Jesse Jackson, William Barber arrested protesting filibuster and Manchin
By Jack Jenkins | Religion News Service
WASHINGTON (RNS) — The Rev. Jesse Jackson and Poor People’s Campaign co-chair the Rev. William Barber II were among several civil rights and religious activists arrested at a protest outside the U.S. Senate on Wednesday (June 23), where demonstrators demanded West Virginia Sen. Joe Manchin and other lawmakers abolish the filibuster and pass voting rights legislation.
Shortly before his arrest for blocking the street, Barber stood in the middle of Constitution Avenue as hundreds of demonstrators marched behind him along the sidewalk outside the Hart Senate Office Building. As police began to encircle Barber and others huddled behind a banner that read “Manchin, stop hurting West Virginia: Stop the filibuster,” the pastor explained he was willing to be arrested to protect voting rights.
“It took this to win it, it’s going to take this to keep it,” Barber said.
Jackson, nearby, signaled his own readiness to be detained earlier in the day, saying “we come not as an insurrection group, but as a resurrection group” and “today we must fill up the jails,” before adding “if you call yourself a child of God, you oughta act like it sometimes.”
Shortly thereafter, police led Barber and a dozen other demonstrators away — including Jackson, 79, who was assisted by his son and another demonstrator.
The arrests were the culmination of two-hour-long demonstration that began a block away outside the U.S. Supreme Court. There, faith leaders and activists spoke out against the recent failure by the Senate to take up voting rights legislation, known as the For the People Act, which would undo recent limits on mail-in voting and poll hours passed in Georgia and other states.
On Tuesday, a motion to debate the bill failed, as the senators deadlocked at 50-50. Advocates of the For the People Act, including Barber, have urged Manchin to agree to change Senate rules to eliminate the filibuster, which would allow Democrats to pass the bill with a simple-majority vote. Manchin and another Democrat, Sen. Kyrsten Sinema of Arizona, have vowed to keep the rule in place.
Barber singled out Manchin on Wednesday, saying, “We are also here to say to Manchin: Any so-called Democrat who claims to support the non-constitutional filibuster over the constitutional guarantee that no state can deny or abridge the right to vote … you are assisting the Republicans in their extremism.
“Manchin, don’t you let sin block the salvation of this democracy and its soul.”
Barber chided Senate Minority Leader Mitch McConnell of Kentucky as well — “There’s still time for McConnell to repent,” he said — but he and the other speakers during the day directed most of their ire at Manchin, the focus of pressure from the Poor People’s Campaign for weeks: Last week, the West Virginia chapter of the campaign led a separate march to his offices in the state.

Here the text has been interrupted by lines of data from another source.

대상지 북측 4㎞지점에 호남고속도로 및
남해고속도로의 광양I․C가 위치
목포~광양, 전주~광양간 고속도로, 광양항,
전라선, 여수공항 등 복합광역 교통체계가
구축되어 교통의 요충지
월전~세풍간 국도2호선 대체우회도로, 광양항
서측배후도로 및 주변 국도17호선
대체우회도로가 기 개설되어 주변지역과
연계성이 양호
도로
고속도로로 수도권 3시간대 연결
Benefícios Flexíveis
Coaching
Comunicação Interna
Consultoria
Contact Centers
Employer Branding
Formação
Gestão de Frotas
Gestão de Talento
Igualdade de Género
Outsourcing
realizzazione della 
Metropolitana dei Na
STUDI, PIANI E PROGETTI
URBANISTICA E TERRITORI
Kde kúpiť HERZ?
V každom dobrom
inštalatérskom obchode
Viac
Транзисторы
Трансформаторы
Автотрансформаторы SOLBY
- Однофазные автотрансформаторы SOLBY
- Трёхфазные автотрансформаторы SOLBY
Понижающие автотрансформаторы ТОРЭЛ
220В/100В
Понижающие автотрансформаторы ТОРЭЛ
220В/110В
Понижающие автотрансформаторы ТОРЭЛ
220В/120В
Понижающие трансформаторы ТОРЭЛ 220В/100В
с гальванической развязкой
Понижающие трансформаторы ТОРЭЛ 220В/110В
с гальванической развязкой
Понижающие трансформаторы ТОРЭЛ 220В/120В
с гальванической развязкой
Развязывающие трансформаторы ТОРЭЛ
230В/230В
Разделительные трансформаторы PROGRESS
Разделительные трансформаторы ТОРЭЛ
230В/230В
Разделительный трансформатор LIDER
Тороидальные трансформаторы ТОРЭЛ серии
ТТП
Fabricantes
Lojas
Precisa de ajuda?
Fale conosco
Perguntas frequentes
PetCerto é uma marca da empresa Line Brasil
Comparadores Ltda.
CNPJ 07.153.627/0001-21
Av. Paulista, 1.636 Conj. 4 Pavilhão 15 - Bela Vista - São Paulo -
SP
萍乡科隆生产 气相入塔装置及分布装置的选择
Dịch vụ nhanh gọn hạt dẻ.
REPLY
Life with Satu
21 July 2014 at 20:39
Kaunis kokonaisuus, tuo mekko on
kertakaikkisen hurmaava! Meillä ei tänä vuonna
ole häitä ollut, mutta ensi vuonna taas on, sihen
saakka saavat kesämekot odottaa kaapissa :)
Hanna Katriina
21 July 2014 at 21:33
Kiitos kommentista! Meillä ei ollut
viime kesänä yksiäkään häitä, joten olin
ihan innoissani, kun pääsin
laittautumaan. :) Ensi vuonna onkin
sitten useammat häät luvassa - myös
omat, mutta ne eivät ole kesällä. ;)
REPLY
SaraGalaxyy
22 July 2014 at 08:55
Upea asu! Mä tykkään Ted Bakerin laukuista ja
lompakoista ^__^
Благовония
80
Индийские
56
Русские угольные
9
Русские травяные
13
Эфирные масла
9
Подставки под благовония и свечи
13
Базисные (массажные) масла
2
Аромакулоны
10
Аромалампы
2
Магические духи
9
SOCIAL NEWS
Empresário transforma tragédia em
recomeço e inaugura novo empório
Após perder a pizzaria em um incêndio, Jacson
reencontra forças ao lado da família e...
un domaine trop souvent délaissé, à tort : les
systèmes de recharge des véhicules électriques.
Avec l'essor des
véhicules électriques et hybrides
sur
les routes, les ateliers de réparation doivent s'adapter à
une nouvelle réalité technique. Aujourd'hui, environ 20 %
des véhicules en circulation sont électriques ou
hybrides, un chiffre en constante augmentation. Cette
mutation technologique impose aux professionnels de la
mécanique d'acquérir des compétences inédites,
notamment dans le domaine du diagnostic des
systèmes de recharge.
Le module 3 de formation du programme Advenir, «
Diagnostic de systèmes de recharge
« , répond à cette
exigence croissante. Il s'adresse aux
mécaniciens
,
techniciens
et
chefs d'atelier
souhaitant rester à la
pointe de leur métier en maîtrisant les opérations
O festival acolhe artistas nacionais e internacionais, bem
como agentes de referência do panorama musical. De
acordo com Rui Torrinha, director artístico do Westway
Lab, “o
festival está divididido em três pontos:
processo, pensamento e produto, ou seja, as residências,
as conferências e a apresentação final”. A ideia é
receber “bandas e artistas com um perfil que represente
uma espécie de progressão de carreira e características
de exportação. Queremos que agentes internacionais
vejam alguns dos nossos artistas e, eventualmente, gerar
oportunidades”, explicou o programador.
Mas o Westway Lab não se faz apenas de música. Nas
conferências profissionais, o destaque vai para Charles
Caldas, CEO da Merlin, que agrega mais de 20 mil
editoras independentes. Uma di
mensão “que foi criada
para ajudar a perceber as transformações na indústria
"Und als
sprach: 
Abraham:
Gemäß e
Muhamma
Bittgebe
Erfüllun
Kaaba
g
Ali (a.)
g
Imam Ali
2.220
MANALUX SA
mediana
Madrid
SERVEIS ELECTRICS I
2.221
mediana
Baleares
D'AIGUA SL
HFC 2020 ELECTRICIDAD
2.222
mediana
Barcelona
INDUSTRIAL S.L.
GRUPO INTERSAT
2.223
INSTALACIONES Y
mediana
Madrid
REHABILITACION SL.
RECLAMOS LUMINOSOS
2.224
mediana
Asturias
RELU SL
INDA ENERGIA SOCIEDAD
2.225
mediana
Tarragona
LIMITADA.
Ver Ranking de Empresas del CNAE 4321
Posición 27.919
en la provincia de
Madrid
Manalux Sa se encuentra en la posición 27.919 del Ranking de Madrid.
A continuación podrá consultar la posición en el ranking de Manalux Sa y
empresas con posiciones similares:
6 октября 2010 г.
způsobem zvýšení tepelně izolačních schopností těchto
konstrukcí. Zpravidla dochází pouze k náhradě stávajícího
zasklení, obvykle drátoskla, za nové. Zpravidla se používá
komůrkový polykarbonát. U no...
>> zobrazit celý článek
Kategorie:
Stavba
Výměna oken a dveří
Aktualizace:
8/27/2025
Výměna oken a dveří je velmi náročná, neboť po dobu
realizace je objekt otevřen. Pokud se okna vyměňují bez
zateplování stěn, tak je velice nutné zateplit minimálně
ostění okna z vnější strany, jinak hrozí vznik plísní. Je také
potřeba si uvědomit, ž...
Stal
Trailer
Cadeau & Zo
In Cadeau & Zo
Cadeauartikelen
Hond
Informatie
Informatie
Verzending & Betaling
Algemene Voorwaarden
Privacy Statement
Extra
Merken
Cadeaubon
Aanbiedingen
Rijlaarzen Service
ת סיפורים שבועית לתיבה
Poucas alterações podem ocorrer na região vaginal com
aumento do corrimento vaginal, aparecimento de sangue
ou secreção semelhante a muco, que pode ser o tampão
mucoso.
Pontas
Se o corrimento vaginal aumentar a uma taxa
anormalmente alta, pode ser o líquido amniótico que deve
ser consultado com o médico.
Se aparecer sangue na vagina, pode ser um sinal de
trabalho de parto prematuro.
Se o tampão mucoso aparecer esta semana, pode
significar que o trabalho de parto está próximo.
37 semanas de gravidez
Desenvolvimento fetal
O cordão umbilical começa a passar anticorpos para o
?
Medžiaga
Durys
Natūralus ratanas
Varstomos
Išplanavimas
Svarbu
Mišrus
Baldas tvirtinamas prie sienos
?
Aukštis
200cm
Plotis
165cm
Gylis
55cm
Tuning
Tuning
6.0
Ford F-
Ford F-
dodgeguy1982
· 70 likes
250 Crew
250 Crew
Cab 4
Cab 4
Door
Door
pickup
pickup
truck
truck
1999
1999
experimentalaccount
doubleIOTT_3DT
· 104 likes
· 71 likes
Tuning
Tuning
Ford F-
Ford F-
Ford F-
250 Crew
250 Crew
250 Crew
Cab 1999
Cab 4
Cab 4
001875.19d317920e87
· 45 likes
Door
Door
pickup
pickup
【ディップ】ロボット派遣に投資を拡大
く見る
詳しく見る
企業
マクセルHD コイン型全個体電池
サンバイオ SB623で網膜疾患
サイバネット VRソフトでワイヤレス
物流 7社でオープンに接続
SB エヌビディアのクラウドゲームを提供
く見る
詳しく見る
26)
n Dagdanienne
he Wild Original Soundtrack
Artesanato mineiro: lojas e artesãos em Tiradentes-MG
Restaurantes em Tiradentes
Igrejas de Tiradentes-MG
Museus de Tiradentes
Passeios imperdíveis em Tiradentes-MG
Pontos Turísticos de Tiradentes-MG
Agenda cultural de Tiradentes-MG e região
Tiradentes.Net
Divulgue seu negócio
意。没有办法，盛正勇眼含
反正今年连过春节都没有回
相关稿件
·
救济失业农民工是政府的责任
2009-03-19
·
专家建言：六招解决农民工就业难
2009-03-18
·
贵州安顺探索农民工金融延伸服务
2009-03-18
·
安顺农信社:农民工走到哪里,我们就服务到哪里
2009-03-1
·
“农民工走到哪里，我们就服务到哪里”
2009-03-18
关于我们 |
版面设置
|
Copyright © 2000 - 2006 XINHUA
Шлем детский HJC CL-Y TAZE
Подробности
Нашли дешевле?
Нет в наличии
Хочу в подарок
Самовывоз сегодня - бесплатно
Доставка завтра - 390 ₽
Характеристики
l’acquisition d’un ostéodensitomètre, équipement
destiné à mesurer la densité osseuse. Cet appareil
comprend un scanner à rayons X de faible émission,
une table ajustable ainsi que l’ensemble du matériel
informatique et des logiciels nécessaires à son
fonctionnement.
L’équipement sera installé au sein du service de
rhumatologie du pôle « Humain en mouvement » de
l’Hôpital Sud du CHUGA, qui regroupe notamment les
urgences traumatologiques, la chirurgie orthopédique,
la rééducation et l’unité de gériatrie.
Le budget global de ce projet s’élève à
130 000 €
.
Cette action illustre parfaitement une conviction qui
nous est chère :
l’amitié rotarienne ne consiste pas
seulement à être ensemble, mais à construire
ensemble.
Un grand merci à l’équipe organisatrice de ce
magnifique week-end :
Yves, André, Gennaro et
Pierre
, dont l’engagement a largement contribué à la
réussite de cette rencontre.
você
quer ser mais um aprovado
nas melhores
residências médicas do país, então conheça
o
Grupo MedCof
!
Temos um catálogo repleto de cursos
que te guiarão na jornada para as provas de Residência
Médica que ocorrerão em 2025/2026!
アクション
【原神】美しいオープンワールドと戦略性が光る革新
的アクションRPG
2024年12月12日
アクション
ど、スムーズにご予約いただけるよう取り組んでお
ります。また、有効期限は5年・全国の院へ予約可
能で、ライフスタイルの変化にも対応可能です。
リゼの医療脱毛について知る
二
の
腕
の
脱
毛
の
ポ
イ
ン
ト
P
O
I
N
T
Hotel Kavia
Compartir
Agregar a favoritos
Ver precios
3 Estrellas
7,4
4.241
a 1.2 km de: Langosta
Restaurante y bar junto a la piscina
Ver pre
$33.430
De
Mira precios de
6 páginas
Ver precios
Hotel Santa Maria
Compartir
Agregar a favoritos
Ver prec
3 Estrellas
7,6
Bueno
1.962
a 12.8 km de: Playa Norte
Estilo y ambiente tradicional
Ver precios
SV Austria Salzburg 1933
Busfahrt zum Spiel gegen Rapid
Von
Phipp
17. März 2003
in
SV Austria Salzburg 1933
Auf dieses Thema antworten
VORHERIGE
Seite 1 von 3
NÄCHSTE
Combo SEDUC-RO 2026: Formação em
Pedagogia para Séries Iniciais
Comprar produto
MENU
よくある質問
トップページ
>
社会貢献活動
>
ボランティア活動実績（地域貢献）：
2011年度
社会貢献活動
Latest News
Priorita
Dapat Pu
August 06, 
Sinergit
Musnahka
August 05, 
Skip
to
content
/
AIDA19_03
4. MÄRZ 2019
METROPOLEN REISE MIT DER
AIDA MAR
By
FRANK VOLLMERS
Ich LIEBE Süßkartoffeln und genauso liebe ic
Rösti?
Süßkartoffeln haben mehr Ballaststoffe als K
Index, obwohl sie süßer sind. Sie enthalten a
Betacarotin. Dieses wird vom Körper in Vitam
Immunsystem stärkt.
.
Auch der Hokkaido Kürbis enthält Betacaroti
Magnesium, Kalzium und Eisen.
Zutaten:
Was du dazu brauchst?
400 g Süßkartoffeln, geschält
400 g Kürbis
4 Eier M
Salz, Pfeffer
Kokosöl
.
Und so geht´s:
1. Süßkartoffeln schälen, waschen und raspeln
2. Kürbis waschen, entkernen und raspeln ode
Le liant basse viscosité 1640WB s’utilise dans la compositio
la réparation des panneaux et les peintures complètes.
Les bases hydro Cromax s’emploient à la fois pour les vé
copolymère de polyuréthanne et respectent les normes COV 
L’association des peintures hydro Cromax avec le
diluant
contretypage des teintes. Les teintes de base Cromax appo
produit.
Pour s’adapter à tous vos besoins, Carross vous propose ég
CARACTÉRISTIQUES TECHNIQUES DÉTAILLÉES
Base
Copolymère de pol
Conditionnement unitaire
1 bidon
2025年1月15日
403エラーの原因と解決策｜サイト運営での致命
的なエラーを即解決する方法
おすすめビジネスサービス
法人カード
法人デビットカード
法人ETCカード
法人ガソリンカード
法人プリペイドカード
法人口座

Representatives from the group met with the lawmaker in February at his request after threatening demonstrations. They discussed a $15 federal minimum wage but left the meeting frustrated after Manchin floated a lower figure.
West Virginians were well represented in the crowd outside the Supreme Court, and among the activists from the state who spoke at the rally was Pam Garrison, who decried compromise on voting rights bills. “I don’t remember compromise when the rich were getting tax breaks,“ she said.
Other speakers at the event included Jim Winkler, head of the National Council of Churches, a group that advocates for 38 member communions representing between 30 million and 40 million people — including entire denominations such as the African Methodist Episcopal Church, Episcopal Church and Presbyterian Church (USA).
“The John Lewis Voting Rights Act, the For the People Act, the American Jobs Plan, the $15 hourly wage — these should be passed into law,” he said. “The only way this is going to happen is for the filibuster to go.”
Accompanied by a heavy police presence, the group marched from the court to the Hart building, where the arrests took place while the demonstrators looked on. The action was peaceful, with protesters repeatedly drawing a contrast between their tactics and those who stormed the U.S. Capitol on Jan. 6. When two people began shouting at a Capitol Police officer while Barber was being detained, the North Carolina pastor briefly approached them to deescalate the situation before allowing himself to be led away.
Shortly afterward, a leader closed the protest in prayer, concluding, “This is what a peaceful protest looks like.”
Barber hinted during his remarks that the Poor People’s Campaign is planning more actions for the future, and speakers at the event included mainstream liberal activist groups such as MoveOn.org.